Plato gave an answer to this saying that the world and all beings are not the true world. We are just images of the idea, for instance, the idea of human being. This came from the problem of finding true knowledge. And for Plato true knowledge was knowledge of the ideas and not the ever changing world. The problem for Plato was that the world and all beings change all the time. And then true knowledge is impossible.
You can ask what: what is a human being and then point at the person next to you but that would not be a fullfilling answer for Plato. Because what about the next person and the next person. They are all human beings but still different from each other. So, as already mentioned Plato made two worlds: the world of change, and the world of never changing ideas (well, philosophers still argue whether he really thought there were one or two worlds).
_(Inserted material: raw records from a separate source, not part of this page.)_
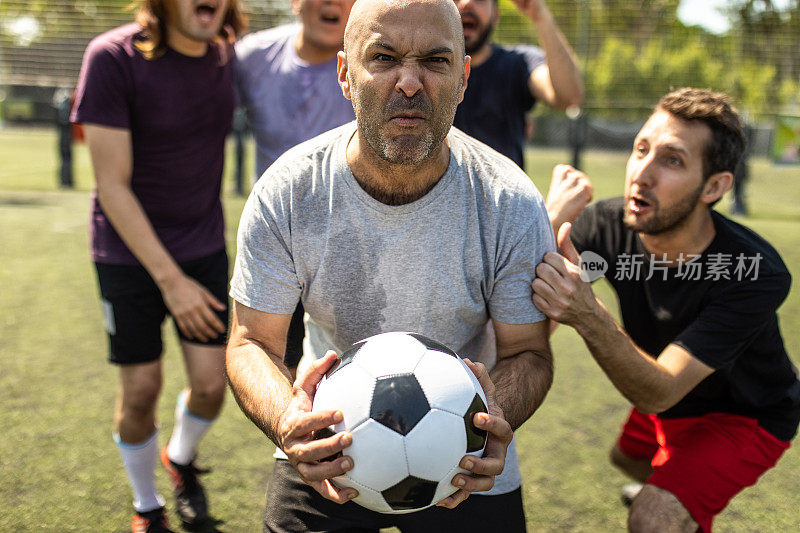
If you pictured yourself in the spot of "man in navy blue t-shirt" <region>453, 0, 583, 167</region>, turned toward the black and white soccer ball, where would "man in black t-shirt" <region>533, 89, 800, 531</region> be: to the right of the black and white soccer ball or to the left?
left

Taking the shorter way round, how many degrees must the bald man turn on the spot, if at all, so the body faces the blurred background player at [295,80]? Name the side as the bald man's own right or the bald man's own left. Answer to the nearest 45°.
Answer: approximately 180°

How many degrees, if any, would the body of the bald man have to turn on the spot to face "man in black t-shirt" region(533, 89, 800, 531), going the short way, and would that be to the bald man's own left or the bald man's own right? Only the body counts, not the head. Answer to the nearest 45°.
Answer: approximately 135° to the bald man's own left

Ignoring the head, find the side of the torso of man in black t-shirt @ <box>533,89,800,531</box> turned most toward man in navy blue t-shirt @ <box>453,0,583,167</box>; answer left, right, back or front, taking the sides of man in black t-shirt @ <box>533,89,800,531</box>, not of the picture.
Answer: right

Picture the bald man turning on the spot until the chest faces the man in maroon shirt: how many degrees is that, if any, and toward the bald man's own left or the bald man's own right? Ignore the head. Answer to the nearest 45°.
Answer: approximately 135° to the bald man's own right

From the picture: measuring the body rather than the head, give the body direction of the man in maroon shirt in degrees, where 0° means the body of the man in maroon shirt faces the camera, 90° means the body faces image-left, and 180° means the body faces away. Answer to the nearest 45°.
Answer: approximately 315°

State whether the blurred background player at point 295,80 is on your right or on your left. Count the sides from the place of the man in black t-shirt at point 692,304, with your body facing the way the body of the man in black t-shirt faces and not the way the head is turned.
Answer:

Well, here we are getting away from the original question, but the digression about Plato is still relevant. Because the world changes all the time and you change. Are you then the same person today that you were yesterday? Maybe not, but my thoughts and memories are mine so maybe Descarte was right about something. That I know that I exist because I am able to think. But are these thoughts really mine? And what about when you sleep. Do you still exist in your sleep. This has been the question ever since and, to my knowledge, no one has yet come up with a fitting argument saying that: I know I exist because... So we don't really know if we exist.